Well, it’s more like a mallet, really. A big, hefty wooden thing. He calls for a volunteer from the audience, who is of course invited to inspect the hammer and verify that is indeed a very heavy object. And then he persuades this audience member to hit him over the head with it because he is the amazing hammer man who has trained himself to withstand such violence.
Well, it takes a bit of persuading, but the audience member finally decides that he will do that. So he swings the mallet hammer in the air and hits the amazing hammer man squarely on the head. And the amazing hammer man falls flat on the ground.
He is out cold. The audience wonders briefly if this is some comedy act and then realizes, no, this is real. A couple of doctors who happen to be in the audience come onto the stage, an ambulance is summoned and the amazing hammer man is stretchered off to hospital accompanied by the distraught audience member who feels obliged to see what happens.
Well in the hospital, it’s late at night, obviously and the doctors eventually come to the audience member to tell him that the patient is in a dire state and isn’t expected to make it through the night.
So the audience member holds vigil through the night, but in the morning, amazingly, the patient has just about survived the night. He isn’t expected to make it through the day, but the receptionist at the hospital sends the audience member home to get some rest.
He comes back a couple of times during the day to check on the state of the patient. It hasn’t changed. He comes back the next day and the next. Still the amazing hammer man tenuously clings to life.
Well as is the way with these stories, days turned to weeks, weeks to months, and gradually the audience member, though still distraught, makes less and less frequent visits to the hospital. Indeed, months and years pass, and he now is only occasionally ringing the hospital on the off chance, still riven with grief over what he’s done.

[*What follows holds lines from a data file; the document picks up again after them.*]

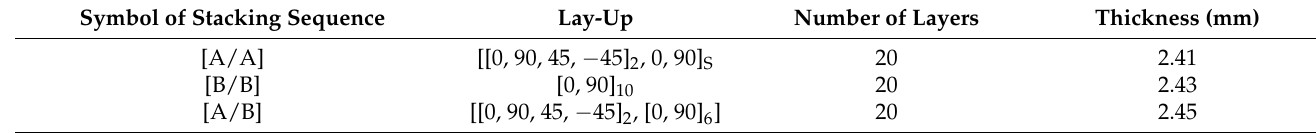
Table 2. The specifications of the stacking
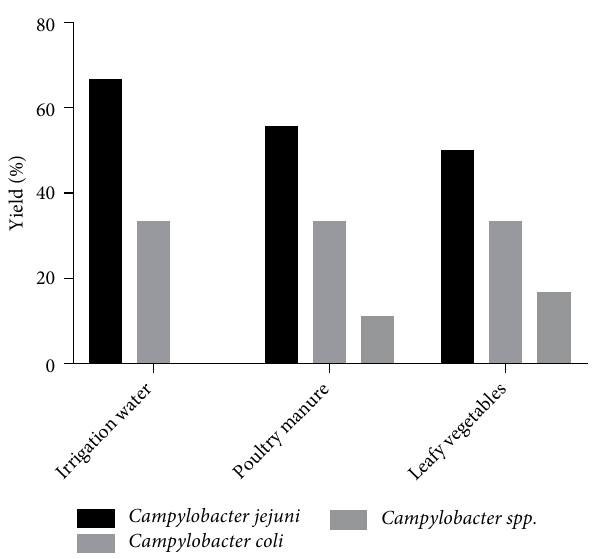
Figure 2: Distribution of Campylobacter species by to NPK Gardens contaminated samples.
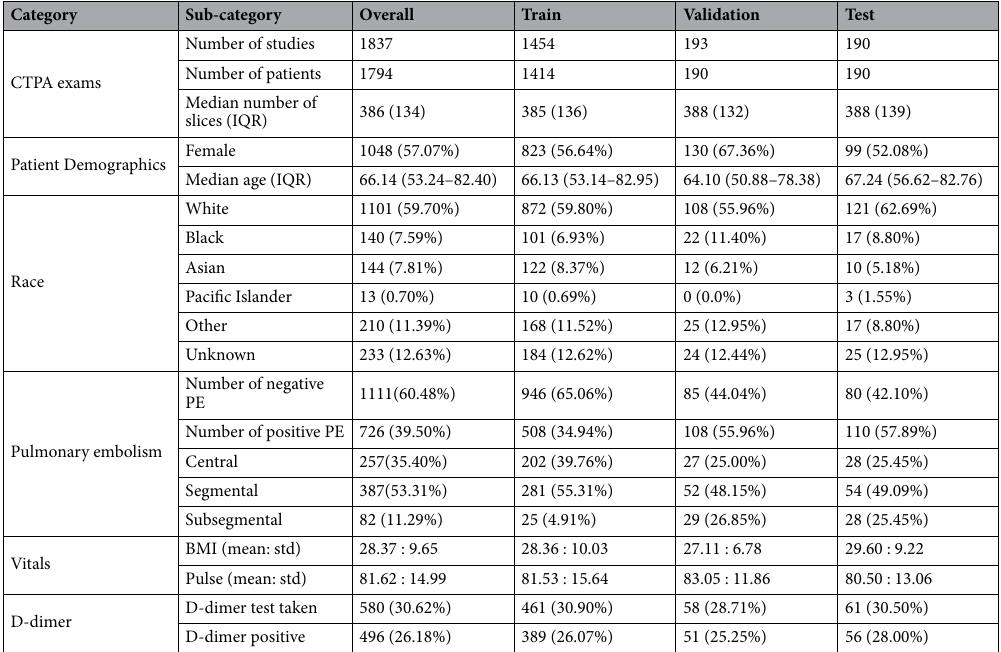
Table 1. Data characteristics of the Stanford Medical Center dataset. The curated Stanford Medical Center dataset was divided into training, validation and test set. The training set was used to optimize model parameters and the validation set was used to select the best model hyperparameters and operating points. The hold-out test set was used to evaluate the model’s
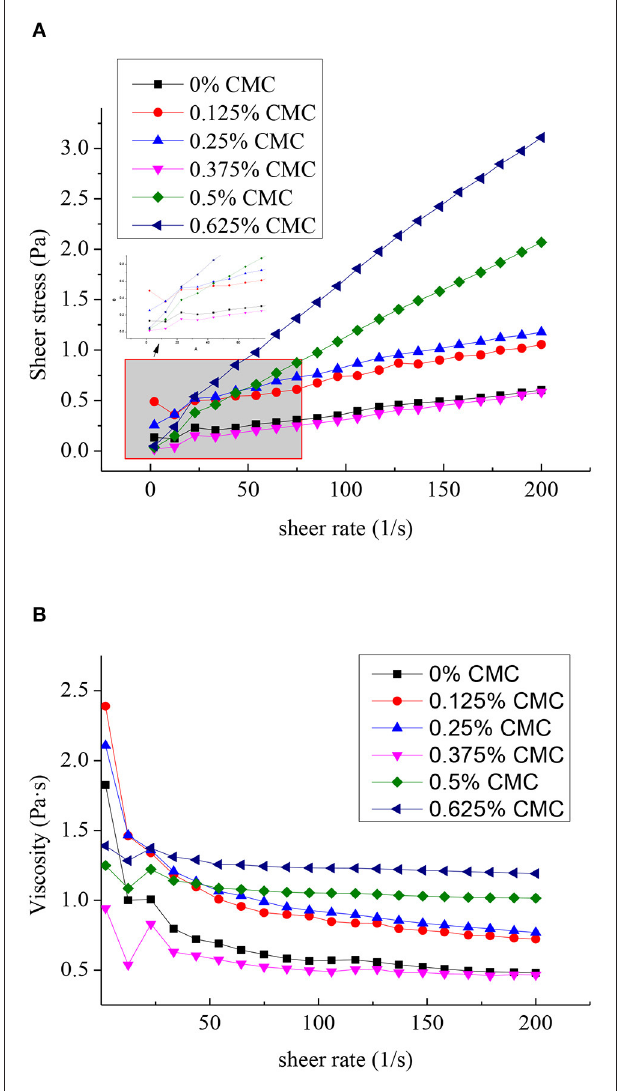
FIGURE 4 | Flow curves (A) and the apparent viscosity (B) of the SPI-stabilized rice bran oil emulsions with different concentrations of CMC (shear rate ranging from 2 to 200 s − 1 at pH 3.5, 25 ◦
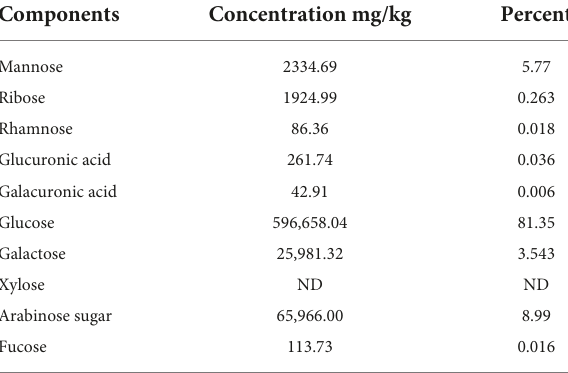
TABLE 1 Monosaccharide composition of M. esculenta crude polysaccharide (MEP).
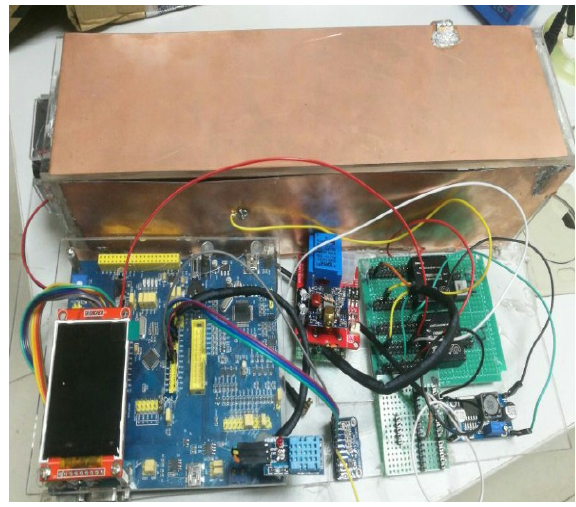
Figure 13. Appearance of the equipment.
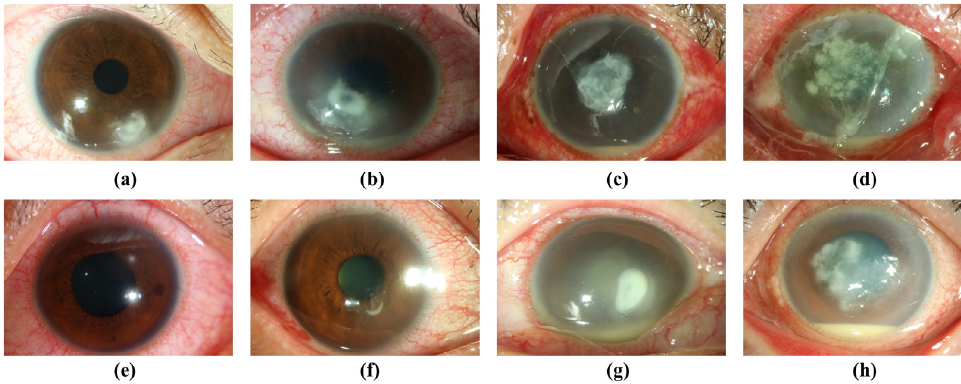
Figure 1. Representative photographs of bacterial keratitis caused by Pseudomonas and non- Pseudomonas spp. ( a – d ) Pseudomonas keratitis; ( e ) Serratia keratitis; ( f ) Staphylococcus keratitis; ( g ) Streptococcus keratitis; ( h ) non-tuberculosis Mycobacterium keratitis.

Until after many years, one day he calls the hospital and the receptionist says, “Oh, it’s funny you should call today, because this morning the patient woke up.” “He woke up?” says the audience member astonished. “Yes,” says the receptionist. “He woke up and spoke.” “He spoke?” “What did he say?” “He said, ‘Ta dah!'”
I’ve inflicted this joke on a few of my friends over the Christmas holidays and I apologize for inflicting it on you. And I’ll leave you to reach your own conclusions about the connection between this story and transformational change. But thanks for being here. I hope to be here all year.